- Associated Press - Wednesday, January 29, 2014

If Ken Gold can be honest for a minute, he never saw this coming. He just didn’t think it was possible for his son Taylor and his daughter Arielle to share the same room with each other, let alone the same sport.

“Every possible opportunity for them to get into a fight, it happened,” he said.

Toys. Who sat where at dinner. The remote. Normal brother and sister stuff. Give the Golds a chance to disagree and they not only took it, they usually took it up a notch, to the point where Ken once broke his hand after punching a wall in frustration trying to get them to cut it out.

So no, the patriarch of snowboarding’s resident first family didn’t see this coming, the day his kids would stand as the semi-stoic bookends of a giddy photo of the U.S. Olympic snowboarding team.

There they were on the sun-splashed Mammoth Mountain two weeks ago, arms aloft in triumph after taking two very different routes to the same destination.

Sochi.

“There wasn’t any cheesy hugging or anything,” Arielle said with a laugh. “We’re not like that.”

They’re also not at each other’s throats anymore either. That stage has long since passed, replaced by a close friendship that has helped both join the elite halfpipe riders on the planet. There’s every chance 17-year-old Arielle and 20-year-old Taylor - born 899 days apart - come home from Russia with a medal draped around their neck.

Ask them how that’s even possible and they’re eager to give the other credit.

For Arielle, her older brother is equal parts coach, motivational speaker and sounding board. For Taylor, his little sister’s rapid rise from part-timer to budding star provided the jolt necessary for him to close the gap on the Shaun Whites and Danny Davises of the world.
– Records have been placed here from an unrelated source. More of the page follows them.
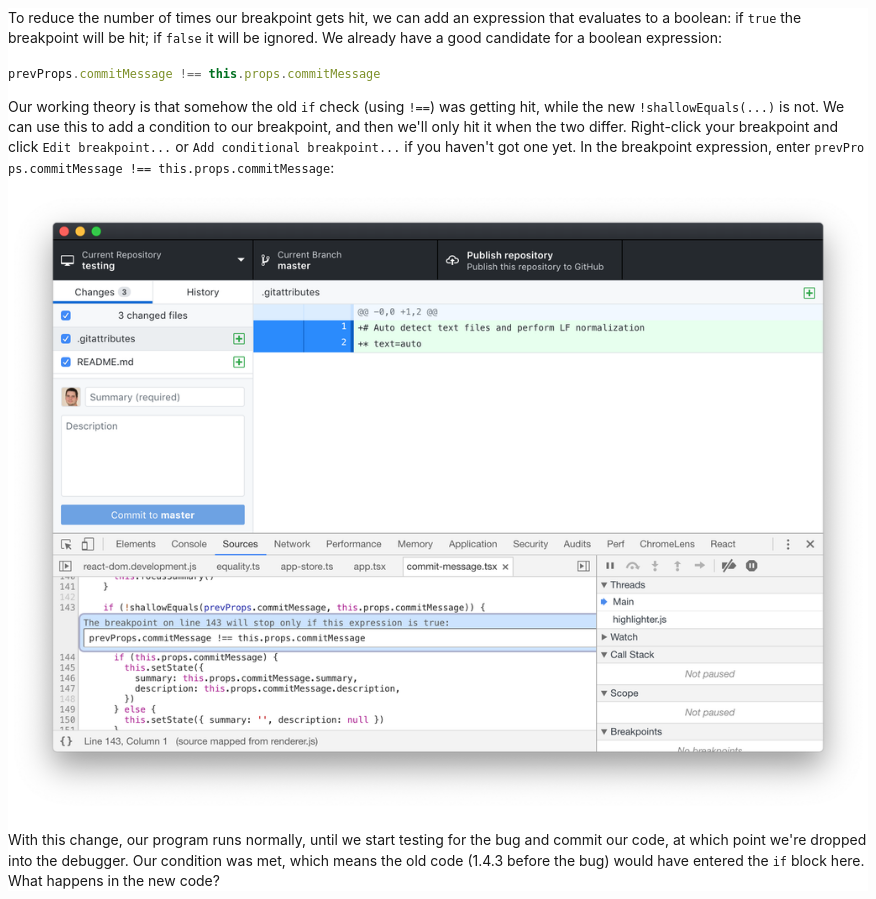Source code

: To reduce the number of times our breakpoint gets hit, we can add an expression that evaluates to a boolean: if `true` the breakpoint will be hit; if `false` it will be ignored.  We already have a good candidate for a boolean expression:

```ts
prevProps.commitMessage !== this.props.commitMessage
```

Our working theory is that somehow the old `if` check (using `!==`) was getting hit, while the new `!shallowEquals(...)` is not. We can use this to add a condition to our breakpoint, and then we'll only hit it when the two differ.  Right-click your breakpoint and click `Edit breakpoint...` or `Add conditional breakpoint...` if you haven't got one yet.  In the breakpoint expression, enter `prevProps.commitMessage !== this.props.commitMessage`:

![Conditional Breakpoint](screenshots/edit-breakpoint.png)

With this change, our program runs normally, until we start testing for the bug and commit our code, at which point we're dropped into the debugger. Our condition was met, which means the old code (1.4.3 before the bug) would have entered the `if` block here.  What happens in the new code?
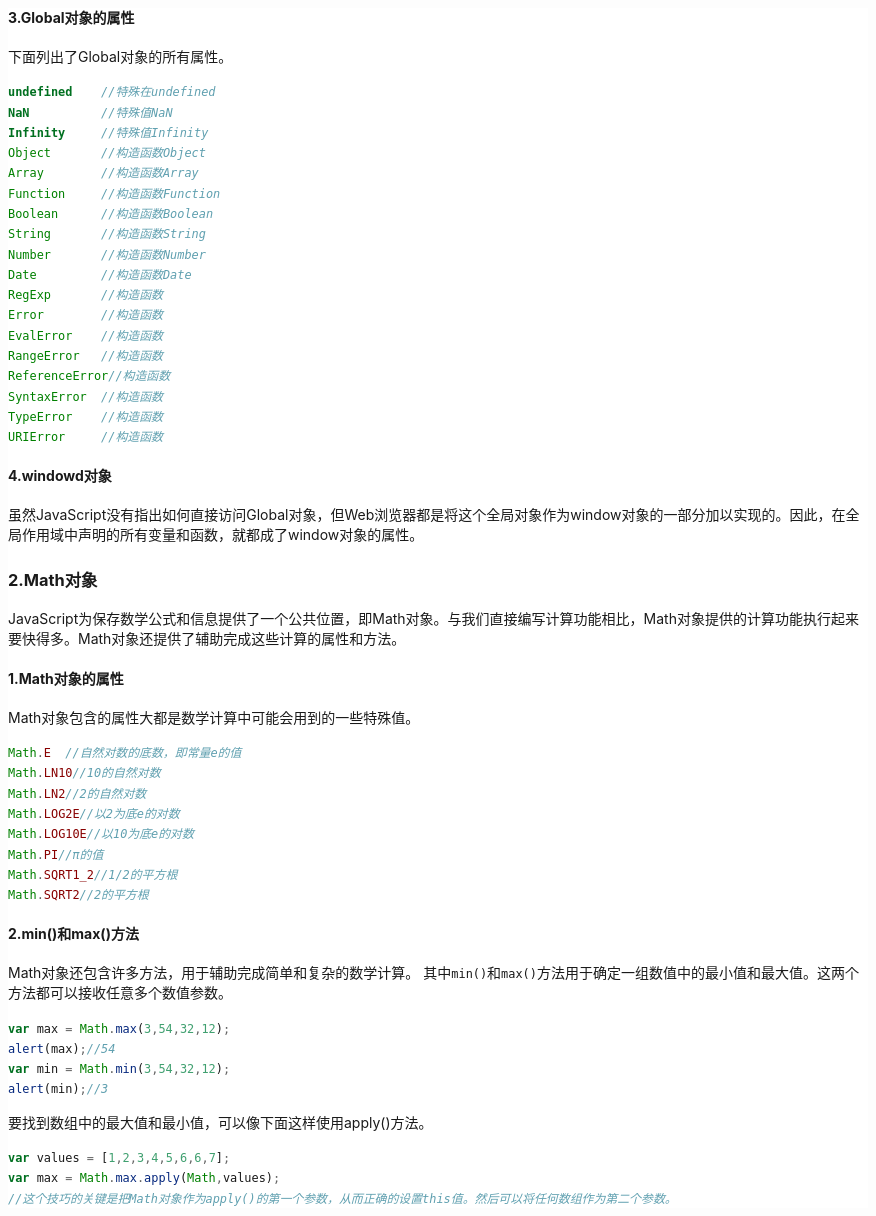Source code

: #### 3.Global对象的属性
下面列出了Global对象的所有属性。
```javascript
undefined    //特殊在undefined
NaN          //特殊值NaN
Infinity     //特殊值Infinity
Object       //构造函数Object
Array        //构造函数Array
Function     //构造函数Function
Boolean      //构造函数Boolean
String       //构造函数String
Number       //构造函数Number
Date         //构造函数Date
RegExp       //构造函数
Error        //构造函数
EvalError    //构造函数
RangeError   //构造函数
ReferenceError//构造函数
SyntaxError  //构造函数
TypeError    //构造函数
URIError     //构造函数  
```
#### 4.windowd对象
虽然JavaScript没有指出如何直接访问Global对象，但Web浏览器都是将这个全局对象作为window对象的一部分加以实现的。因此，在全局作用域中声明的所有变量和函数，就都成了window对象的属性。

### 2.Math对象
JavaScript为保存数学公式和信息提供了一个公共位置，即Math对象。与我们直接编写计算功能相比，Math对象提供的计算功能执行起来要快得多。Math对象还提供了辅助完成这些计算的属性和方法。
#### 1.Math对象的属性
Math对象包含的属性大都是数学计算中可能会用到的一些特殊值。
```javascript
Math.E  //自然对数的底数，即常量e的值
Math.LN10//10的自然对数
Math.LN2//2的自然对数
Math.LOG2E//以2为底e的对数
Math.LOG10E//以10为底e的对数
Math.PI//π的值
Math.SQRT1_2//1/2的平方根
Math.SQRT2//2的平方根
```
#### 2.min()和max()方法
Math对象还包含许多方法，用于辅助完成简单和复杂的数学计算。
其中`min()`和`max()`方法用于确定一组数值中的最小值和最大值。这两个方法都可以接收任意多个数值参数。
```javascript
var max = Math.max(3,54,32,12);
alert(max);//54
var min = Math.min(3,54,32,12);
alert(min);//3
```

要找到数组中的最大值和最小值，可以像下面这样使用apply()方法。
```javascript
var values = [1,2,3,4,5,6,6,7];
var max = Math.max.apply(Math,values);
//这个技巧的关键是把Math对象作为apply()的第一个参数，从而正确的设置this值。然后可以将任何数组作为第二个参数。
```
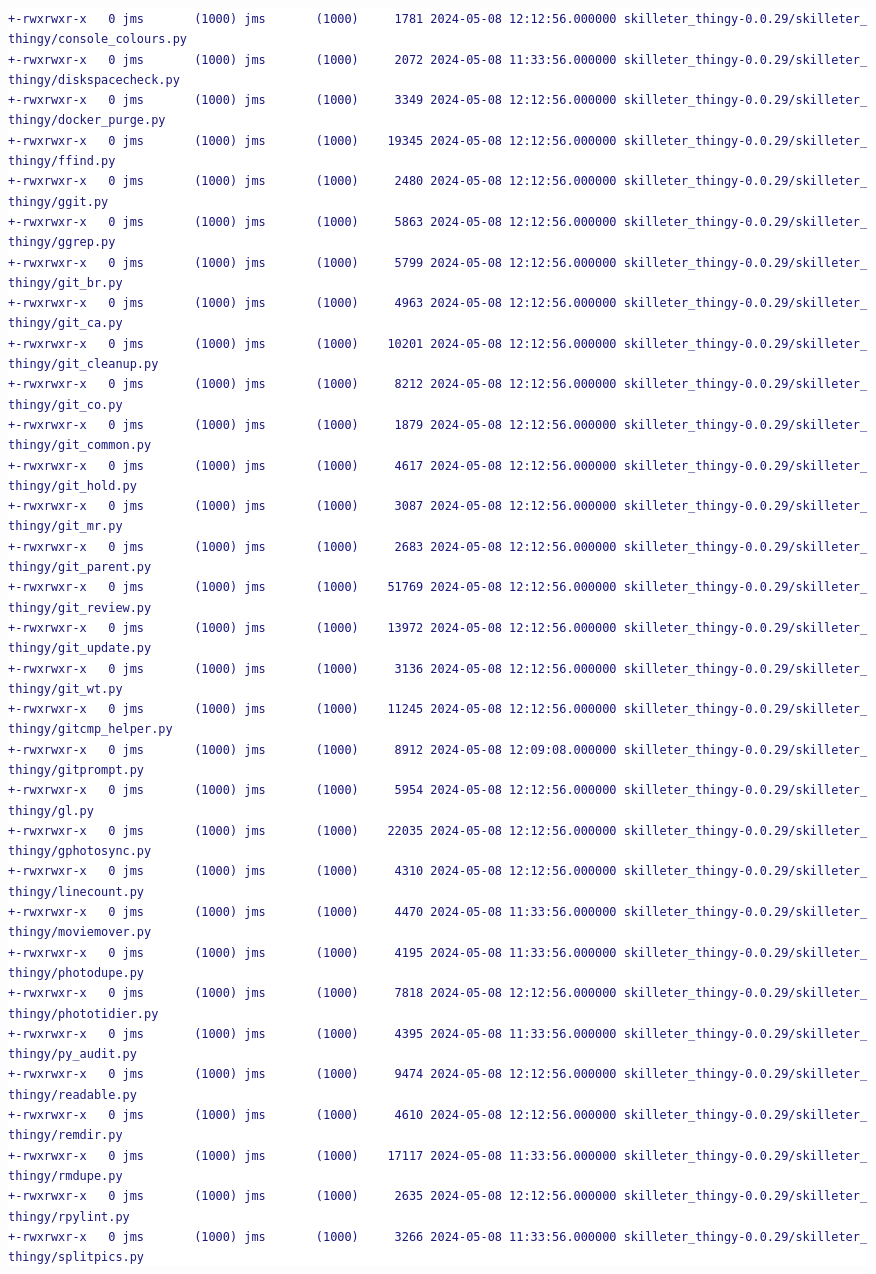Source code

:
 ```diff
+-rwxrwxr-x   0 jms       (1000) jms       (1000)     1781 2024-05-08 12:12:56.000000 skilleter_thingy-0.0.29/skilleter_thingy/console_colours.py
+-rwxrwxr-x   0 jms       (1000) jms       (1000)     2072 2024-05-08 11:33:56.000000 skilleter_thingy-0.0.29/skilleter_thingy/diskspacecheck.py
+-rwxrwxr-x   0 jms       (1000) jms       (1000)     3349 2024-05-08 12:12:56.000000 skilleter_thingy-0.0.29/skilleter_thingy/docker_purge.py
+-rwxrwxr-x   0 jms       (1000) jms       (1000)    19345 2024-05-08 12:12:56.000000 skilleter_thingy-0.0.29/skilleter_thingy/ffind.py
+-rwxrwxr-x   0 jms       (1000) jms       (1000)     2480 2024-05-08 12:12:56.000000 skilleter_thingy-0.0.29/skilleter_thingy/ggit.py
+-rwxrwxr-x   0 jms       (1000) jms       (1000)     5863 2024-05-08 12:12:56.000000 skilleter_thingy-0.0.29/skilleter_thingy/ggrep.py
+-rwxrwxr-x   0 jms       (1000) jms       (1000)     5799 2024-05-08 12:12:56.000000 skilleter_thingy-0.0.29/skilleter_thingy/git_br.py
+-rwxrwxr-x   0 jms       (1000) jms       (1000)     4963 2024-05-08 12:12:56.000000 skilleter_thingy-0.0.29/skilleter_thingy/git_ca.py
+-rwxrwxr-x   0 jms       (1000) jms       (1000)    10201 2024-05-08 12:12:56.000000 skilleter_thingy-0.0.29/skilleter_thingy/git_cleanup.py
+-rwxrwxr-x   0 jms       (1000) jms       (1000)     8212 2024-05-08 12:12:56.000000 skilleter_thingy-0.0.29/skilleter_thingy/git_co.py
+-rwxrwxr-x   0 jms       (1000) jms       (1000)     1879 2024-05-08 12:12:56.000000 skilleter_thingy-0.0.29/skilleter_thingy/git_common.py
+-rwxrwxr-x   0 jms       (1000) jms       (1000)     4617 2024-05-08 12:12:56.000000 skilleter_thingy-0.0.29/skilleter_thingy/git_hold.py
+-rwxrwxr-x   0 jms       (1000) jms       (1000)     3087 2024-05-08 12:12:56.000000 skilleter_thingy-0.0.29/skilleter_thingy/git_mr.py
+-rwxrwxr-x   0 jms       (1000) jms       (1000)     2683 2024-05-08 12:12:56.000000 skilleter_thingy-0.0.29/skilleter_thingy/git_parent.py
+-rwxrwxr-x   0 jms       (1000) jms       (1000)    51769 2024-05-08 12:12:56.000000 skilleter_thingy-0.0.29/skilleter_thingy/git_review.py
+-rwxrwxr-x   0 jms       (1000) jms       (1000)    13972 2024-05-08 12:12:56.000000 skilleter_thingy-0.0.29/skilleter_thingy/git_update.py
+-rwxrwxr-x   0 jms       (1000) jms       (1000)     3136 2024-05-08 12:12:56.000000 skilleter_thingy-0.0.29/skilleter_thingy/git_wt.py
+-rwxrwxr-x   0 jms       (1000) jms       (1000)    11245 2024-05-08 12:12:56.000000 skilleter_thingy-0.0.29/skilleter_thingy/gitcmp_helper.py
+-rwxrwxr-x   0 jms       (1000) jms       (1000)     8912 2024-05-08 12:09:08.000000 skilleter_thingy-0.0.29/skilleter_thingy/gitprompt.py
+-rwxrwxr-x   0 jms       (1000) jms       (1000)     5954 2024-05-08 12:12:56.000000 skilleter_thingy-0.0.29/skilleter_thingy/gl.py
+-rwxrwxr-x   0 jms       (1000) jms       (1000)    22035 2024-05-08 12:12:56.000000 skilleter_thingy-0.0.29/skilleter_thingy/gphotosync.py
+-rwxrwxr-x   0 jms       (1000) jms       (1000)     4310 2024-05-08 12:12:56.000000 skilleter_thingy-0.0.29/skilleter_thingy/linecount.py
+-rwxrwxr-x   0 jms       (1000) jms       (1000)     4470 2024-05-08 11:33:56.000000 skilleter_thingy-0.0.29/skilleter_thingy/moviemover.py
+-rwxrwxr-x   0 jms       (1000) jms       (1000)     4195 2024-05-08 11:33:56.000000 skilleter_thingy-0.0.29/skilleter_thingy/photodupe.py
+-rwxrwxr-x   0 jms       (1000) jms       (1000)     7818 2024-05-08 12:12:56.000000 skilleter_thingy-0.0.29/skilleter_thingy/phototidier.py
+-rwxrwxr-x   0 jms       (1000) jms       (1000)     4395 2024-05-08 11:33:56.000000 skilleter_thingy-0.0.29/skilleter_thingy/py_audit.py
+-rwxrwxr-x   0 jms       (1000) jms       (1000)     9474 2024-05-08 12:12:56.000000 skilleter_thingy-0.0.29/skilleter_thingy/readable.py
+-rwxrwxr-x   0 jms       (1000) jms       (1000)     4610 2024-05-08 12:12:56.000000 skilleter_thingy-0.0.29/skilleter_thingy/remdir.py
+-rwxrwxr-x   0 jms       (1000) jms       (1000)    17117 2024-05-08 11:33:56.000000 skilleter_thingy-0.0.29/skilleter_thingy/rmdupe.py
+-rwxrwxr-x   0 jms       (1000) jms       (1000)     2635 2024-05-08 12:12:56.000000 skilleter_thingy-0.0.29/skilleter_thingy/rpylint.py
+-rwxrwxr-x   0 jms       (1000) jms       (1000)     3266 2024-05-08 11:33:56.000000 skilleter_thingy-0.0.29/skilleter_thingy/splitpics.py
```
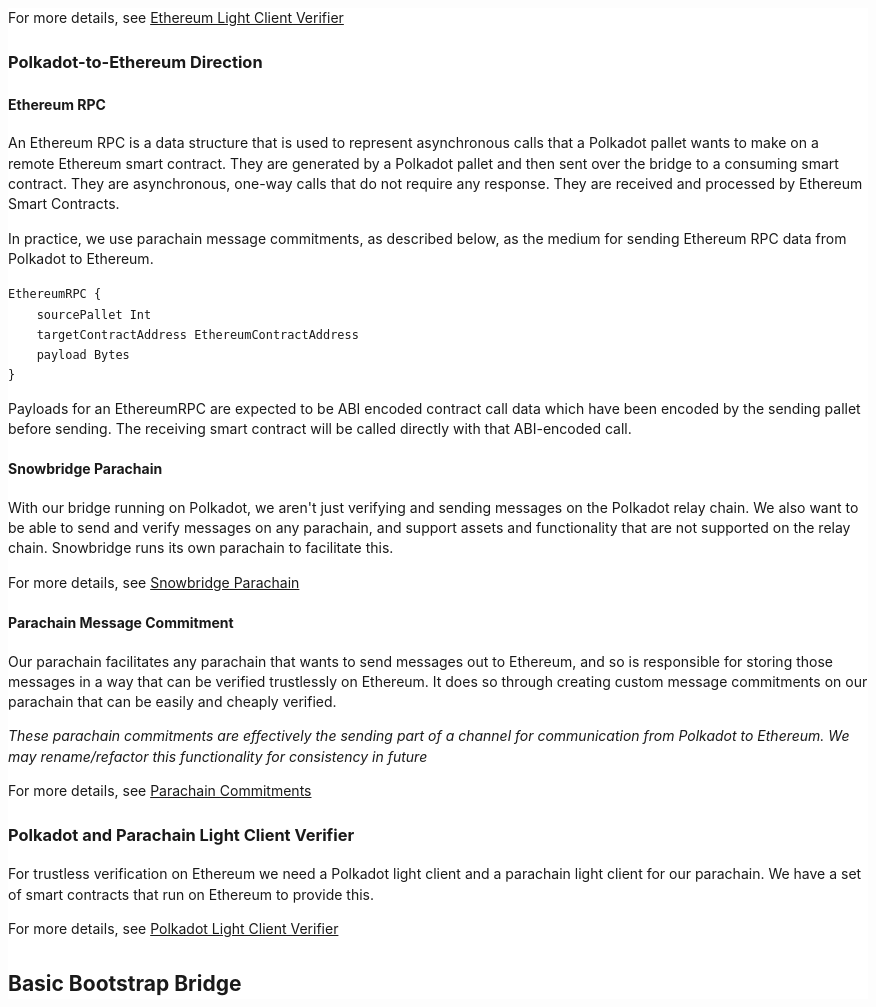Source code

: For more details, see [Ethereum Light Client Verifier](./ethereum-light-client-verifier)

### Polkadot-to-Ethereum Direction

#### Ethereum RPC

An Ethereum RPC is a data structure that is used to represent asynchronous calls that a Polkadot pallet wants to make on a remote Ethereum smart contract. They are generated by a Polkadot pallet and then sent over the bridge to a consuming smart contract. They are asynchronous, one-way calls that do not require any response. They are received and processed by Ethereum Smart Contracts.

In practice, we use parachain message commitments, as described below, as the medium for sending Ethereum RPC data from Polkadot to Ethereum.

```
EthereumRPC {
    sourcePallet Int
    targetContractAddress EthereumContractAddress
    payload Bytes
}
```

Payloads for an EthereumRPC are expected to be ABI encoded contract call data which have been encoded by the sending pallet before sending. The receiving smart contract will be called directly with that ABI-encoded call.

#### Snowbridge Parachain

With our bridge running on Polkadot, we aren't just verifying and sending messages on the Polkadot relay chain. We also want to be able to send and verify messages on any parachain, and support assets and functionality that are not supported on the relay chain. Snowbridge runs its own parachain to facilitate this.

For more details, see [Snowbridge Parachain](./snowbridge-parachain)

#### Parachain Message Commitment

Our parachain facilitates any parachain that wants to send messages out to Ethereum, and so is responsible for storing those messages in a way that can be verified trustlessly on Ethereum. It does so through creating custom message commitments on our parachain that can be easily and cheaply verified.

*These parachain commitments are effectively the sending part of a channel for communication from Polkadot to Ethereum. We may rename/refactor this functionality for consistency in future*

For more details, see [Parachain Commitments](./polkadot-light-client-verifier/parachain-commitments)

### Polkadot and Parachain Light Client Verifier

For trustless verification on Ethereum we need a Polkadot light client and a parachain light client for our parachain. We have a set of smart contracts that run on Ethereum to provide this.

For more details, see [Polkadot Light Client Verifier](./polkadot-light-client-verifier/)

## Basic Bootstrap Bridge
When Arielle spent most of 2013 coming home from World Cup events with a medal stuffed in her luggage, he couldn’t help but notice no matter how much she tried to downplay it. She hadn’t even gotten serious about her riding until 2011 and yet here she was throwing down world-class runs on a weekly basis while Taylor — bitten by the snowboarding bug while watching the 2002 Olympics on TV — spent the year struggling just to get out of qualifying.

“I was definitely jealous,” Taylor said. “I think that was important for my progression. I just liked having her there to support me and help me push through a kind of the rough season. It was awesome.”

And, it turns out, necessary.

“He had to find ways to be competitive with the best guys in the world,” Ken said.

Now Taylor is there, only he’s done it in an entirely different way than his sister. He’s an old soul in a sport is obsessed with reinvention and pushing the limits. While he lacks White’s explosiveness, he makes up for it by trying to tweak each well-established trick into something new. An extra board grab here. A remix on an old favorite there.

It led to a series of podium finishes in the run-up to Sochi. In fact, the first U.S. halfpipe snowboarder to earn an automatic bid for Russia wasn’t the two-time gold medalist with the red locks and the corporate-America approved smile but the kid who listens to Led Zeppelin and spends his downtime with a guitar in his hand far from the spotlight.

Press Taylor on when the flip switched for him, and his response is a time-tested tale. Guided by Arielle and his coaches, Taylor stopped worrying about the results and more about the process. The joy in his riding returned. So did the kind of scores that make him a legitimate shot to add to what should be a heavy medal haul for the U.S. in the Caucasus Mountains.

Not that it matters to Taylor, who admits to intentionally pushing aside thoughts of what it would be like to see his name near the top of the leaderboard after the halfpipe finals on Feb. 11.

“What matters is putting down those runs when it counts,” he said. “I’m not thinking ’Oh, I have to do this to get to the Olympics or I have to do this at the Olympics.’”

Maybe it’s because the field is so stacked. Maybe it’s because he knows he’s got at least one and probably two more Olympic cycles to go if he can stay healthy.

His sister might have three or more. And while there’s more depth than ever in women’s snowboarding, the way Arielle has sprinted up the rankings is a testament to her own unique talents, ones that she finally realized she might want to pursue.

For a decade, snowboarding was just a hobby. Her first love is horses and she’s an accomplished rider who idly talks about becoming an Olympic horseman later in life. It would frustrate her brother, honestly, to see her randomly show up at snowboarding events and cruise to a medal without breaking much of a sweat.

“Winter would come around and she would be like, ’I guess I’ll go ride,’” he said.

It wasn’t until she began entering bigger competitions in 2011 that she realized she might want to start taking this whole thing seriously.

“She would go to contests and not win and she was like, ’Man, I need to get my stuff together,’” Taylor said.

It didn’t take long. By 2013 she was a regular on the podium, overpowering halfpipes with her own blend of athleticism and ambition. Now she’s an Olympian, turning a journey her brother assumed would be a solo one into a unique family affair. And you know what? He’s fine with it.

“It’s such a rare thing to happen,” he said. “It’s one of those things you’ve thought about in theory … to have it happen is pretty unreal.”